WRITTEN TASK:
Return every line from the beginning of the data through the line containing "September 11, 2008 1:03 pm", both included, reproduced character for character.

PROVIDED DATA:
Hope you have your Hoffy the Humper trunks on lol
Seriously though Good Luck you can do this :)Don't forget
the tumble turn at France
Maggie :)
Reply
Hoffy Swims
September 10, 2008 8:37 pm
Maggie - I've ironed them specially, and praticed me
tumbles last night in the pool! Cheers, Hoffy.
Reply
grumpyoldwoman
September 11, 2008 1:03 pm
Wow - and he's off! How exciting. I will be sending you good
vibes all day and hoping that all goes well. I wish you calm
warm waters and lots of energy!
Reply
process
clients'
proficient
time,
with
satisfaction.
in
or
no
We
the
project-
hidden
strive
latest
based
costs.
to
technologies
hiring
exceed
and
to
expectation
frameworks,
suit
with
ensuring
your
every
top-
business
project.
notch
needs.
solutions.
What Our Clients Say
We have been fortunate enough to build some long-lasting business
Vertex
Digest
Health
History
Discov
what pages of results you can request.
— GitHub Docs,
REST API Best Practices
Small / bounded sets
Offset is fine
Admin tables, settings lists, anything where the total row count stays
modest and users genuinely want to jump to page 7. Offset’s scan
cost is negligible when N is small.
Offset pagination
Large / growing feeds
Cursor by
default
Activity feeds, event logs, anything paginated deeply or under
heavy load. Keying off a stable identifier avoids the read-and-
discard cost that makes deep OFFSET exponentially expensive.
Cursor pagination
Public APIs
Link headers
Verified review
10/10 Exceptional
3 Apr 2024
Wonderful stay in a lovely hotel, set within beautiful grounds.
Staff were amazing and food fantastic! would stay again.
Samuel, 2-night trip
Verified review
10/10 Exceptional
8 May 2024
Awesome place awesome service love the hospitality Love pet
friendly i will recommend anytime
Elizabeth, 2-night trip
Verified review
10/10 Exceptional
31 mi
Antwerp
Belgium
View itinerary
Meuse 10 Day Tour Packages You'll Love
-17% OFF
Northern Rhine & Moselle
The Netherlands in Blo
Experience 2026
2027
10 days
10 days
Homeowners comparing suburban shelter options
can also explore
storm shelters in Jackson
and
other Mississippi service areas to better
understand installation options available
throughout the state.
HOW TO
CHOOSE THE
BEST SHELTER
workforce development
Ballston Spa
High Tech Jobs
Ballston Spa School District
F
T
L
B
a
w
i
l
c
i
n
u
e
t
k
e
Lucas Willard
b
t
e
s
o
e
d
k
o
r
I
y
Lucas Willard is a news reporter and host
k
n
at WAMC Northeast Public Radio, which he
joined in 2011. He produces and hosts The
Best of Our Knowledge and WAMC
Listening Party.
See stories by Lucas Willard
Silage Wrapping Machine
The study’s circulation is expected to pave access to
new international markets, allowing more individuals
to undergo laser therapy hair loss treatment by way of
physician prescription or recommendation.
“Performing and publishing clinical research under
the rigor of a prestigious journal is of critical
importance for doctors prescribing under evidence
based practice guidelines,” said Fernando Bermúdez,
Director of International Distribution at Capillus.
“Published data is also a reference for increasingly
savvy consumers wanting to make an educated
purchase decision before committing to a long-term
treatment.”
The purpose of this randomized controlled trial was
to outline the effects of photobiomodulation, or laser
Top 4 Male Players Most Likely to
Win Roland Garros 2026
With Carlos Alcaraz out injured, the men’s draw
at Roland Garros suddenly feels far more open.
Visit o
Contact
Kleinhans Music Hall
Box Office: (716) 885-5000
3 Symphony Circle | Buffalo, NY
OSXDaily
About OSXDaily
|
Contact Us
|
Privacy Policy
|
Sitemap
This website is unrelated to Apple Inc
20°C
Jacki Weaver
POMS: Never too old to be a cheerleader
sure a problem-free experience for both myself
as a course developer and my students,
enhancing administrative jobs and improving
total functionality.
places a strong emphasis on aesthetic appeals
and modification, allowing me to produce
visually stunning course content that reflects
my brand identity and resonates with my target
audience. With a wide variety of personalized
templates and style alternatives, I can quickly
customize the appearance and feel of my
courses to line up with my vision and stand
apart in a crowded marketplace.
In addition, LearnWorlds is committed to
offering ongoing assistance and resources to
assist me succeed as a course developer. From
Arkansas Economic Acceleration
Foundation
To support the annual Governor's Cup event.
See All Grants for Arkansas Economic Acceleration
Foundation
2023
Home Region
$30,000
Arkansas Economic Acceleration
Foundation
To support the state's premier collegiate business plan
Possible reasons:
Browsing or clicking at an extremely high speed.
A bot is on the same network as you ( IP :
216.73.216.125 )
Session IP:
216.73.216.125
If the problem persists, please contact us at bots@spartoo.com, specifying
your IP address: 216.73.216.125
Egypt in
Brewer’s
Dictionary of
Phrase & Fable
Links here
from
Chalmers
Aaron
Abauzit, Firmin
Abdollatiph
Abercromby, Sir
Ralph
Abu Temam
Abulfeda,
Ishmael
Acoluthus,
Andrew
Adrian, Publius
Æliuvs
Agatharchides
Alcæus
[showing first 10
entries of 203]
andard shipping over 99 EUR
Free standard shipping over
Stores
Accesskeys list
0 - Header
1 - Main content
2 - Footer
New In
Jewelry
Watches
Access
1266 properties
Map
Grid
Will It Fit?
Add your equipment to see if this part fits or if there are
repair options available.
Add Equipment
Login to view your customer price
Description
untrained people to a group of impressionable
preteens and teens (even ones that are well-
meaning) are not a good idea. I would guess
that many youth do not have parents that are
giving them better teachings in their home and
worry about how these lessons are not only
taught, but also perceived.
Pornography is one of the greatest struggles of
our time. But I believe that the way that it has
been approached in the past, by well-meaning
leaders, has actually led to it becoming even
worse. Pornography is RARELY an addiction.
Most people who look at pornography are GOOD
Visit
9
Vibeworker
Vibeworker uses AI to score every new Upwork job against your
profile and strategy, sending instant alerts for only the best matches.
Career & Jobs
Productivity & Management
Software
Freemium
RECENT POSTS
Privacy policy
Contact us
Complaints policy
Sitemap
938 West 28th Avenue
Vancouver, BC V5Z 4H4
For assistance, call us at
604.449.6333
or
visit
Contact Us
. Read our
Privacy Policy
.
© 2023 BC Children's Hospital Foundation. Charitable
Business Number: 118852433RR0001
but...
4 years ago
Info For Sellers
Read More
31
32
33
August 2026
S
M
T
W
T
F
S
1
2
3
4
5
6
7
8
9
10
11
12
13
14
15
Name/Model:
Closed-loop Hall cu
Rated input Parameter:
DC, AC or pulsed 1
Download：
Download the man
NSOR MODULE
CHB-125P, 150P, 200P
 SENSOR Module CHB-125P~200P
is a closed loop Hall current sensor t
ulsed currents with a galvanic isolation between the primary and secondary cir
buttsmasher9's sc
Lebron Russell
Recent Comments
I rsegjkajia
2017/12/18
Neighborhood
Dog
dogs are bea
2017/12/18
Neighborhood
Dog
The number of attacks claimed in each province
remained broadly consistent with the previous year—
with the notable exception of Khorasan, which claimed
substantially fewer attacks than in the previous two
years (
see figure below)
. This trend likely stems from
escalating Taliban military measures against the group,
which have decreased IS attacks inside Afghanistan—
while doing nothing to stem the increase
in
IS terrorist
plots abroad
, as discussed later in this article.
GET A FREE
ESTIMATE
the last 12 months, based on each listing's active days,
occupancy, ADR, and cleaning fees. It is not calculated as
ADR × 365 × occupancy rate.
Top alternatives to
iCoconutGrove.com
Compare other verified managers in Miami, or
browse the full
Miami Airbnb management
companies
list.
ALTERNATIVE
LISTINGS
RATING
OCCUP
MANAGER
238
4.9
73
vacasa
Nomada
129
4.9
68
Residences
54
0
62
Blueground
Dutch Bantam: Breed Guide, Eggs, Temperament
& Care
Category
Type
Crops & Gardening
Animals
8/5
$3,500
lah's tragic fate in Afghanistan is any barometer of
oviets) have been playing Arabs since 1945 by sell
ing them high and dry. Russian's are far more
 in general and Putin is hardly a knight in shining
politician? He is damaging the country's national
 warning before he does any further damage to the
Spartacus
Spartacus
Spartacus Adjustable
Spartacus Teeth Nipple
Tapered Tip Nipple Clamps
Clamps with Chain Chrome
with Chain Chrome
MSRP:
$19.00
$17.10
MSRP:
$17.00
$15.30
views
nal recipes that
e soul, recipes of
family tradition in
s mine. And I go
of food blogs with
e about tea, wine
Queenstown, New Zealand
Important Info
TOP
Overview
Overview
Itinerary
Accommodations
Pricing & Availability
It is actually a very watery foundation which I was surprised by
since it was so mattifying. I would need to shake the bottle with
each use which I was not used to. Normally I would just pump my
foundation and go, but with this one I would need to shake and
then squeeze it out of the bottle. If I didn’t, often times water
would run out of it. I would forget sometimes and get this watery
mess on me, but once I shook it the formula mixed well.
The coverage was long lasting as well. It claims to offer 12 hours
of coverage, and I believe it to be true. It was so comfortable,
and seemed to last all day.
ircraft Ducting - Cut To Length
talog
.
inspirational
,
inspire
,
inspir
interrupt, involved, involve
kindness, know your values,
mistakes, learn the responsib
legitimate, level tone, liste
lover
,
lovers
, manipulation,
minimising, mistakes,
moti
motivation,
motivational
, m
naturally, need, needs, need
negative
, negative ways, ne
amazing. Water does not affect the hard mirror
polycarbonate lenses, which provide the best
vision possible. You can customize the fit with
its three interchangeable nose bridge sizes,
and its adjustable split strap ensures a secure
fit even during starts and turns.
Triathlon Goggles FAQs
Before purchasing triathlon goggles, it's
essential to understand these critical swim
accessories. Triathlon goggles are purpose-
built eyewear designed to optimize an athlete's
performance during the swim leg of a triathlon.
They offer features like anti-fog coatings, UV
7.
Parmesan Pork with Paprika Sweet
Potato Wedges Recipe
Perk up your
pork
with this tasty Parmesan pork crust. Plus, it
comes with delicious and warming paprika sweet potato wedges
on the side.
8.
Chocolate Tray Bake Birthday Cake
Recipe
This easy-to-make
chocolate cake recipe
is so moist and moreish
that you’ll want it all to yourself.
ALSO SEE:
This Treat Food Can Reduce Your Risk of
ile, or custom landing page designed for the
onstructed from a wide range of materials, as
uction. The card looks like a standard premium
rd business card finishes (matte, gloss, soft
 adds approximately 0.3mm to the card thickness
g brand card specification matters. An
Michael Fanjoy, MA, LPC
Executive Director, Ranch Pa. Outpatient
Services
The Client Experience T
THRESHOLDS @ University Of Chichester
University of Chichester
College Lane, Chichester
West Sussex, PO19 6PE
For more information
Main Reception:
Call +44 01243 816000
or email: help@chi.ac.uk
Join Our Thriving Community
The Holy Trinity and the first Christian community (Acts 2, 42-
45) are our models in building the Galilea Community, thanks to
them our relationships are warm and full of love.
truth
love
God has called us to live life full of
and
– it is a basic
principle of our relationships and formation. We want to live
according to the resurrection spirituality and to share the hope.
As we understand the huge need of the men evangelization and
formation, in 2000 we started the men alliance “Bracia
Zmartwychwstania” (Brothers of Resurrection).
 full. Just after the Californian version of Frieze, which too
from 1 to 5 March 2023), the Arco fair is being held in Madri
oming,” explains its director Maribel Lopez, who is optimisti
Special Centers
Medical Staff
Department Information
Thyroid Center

ANSWER:
Hope you have your Hoffy the Humper trunks on lol
Seriously though Good Luck you can do this :)Don't forget
the tumble turn at France
Maggie :)
Reply
Hoffy Swims
September 10, 2008 8:37 pm
Maggie - I've ironed them specially, and praticed me
tumbles last night in the pool! Cheers, Hoffy.
Reply
grumpyoldwoman
September 11, 2008 1:03 pm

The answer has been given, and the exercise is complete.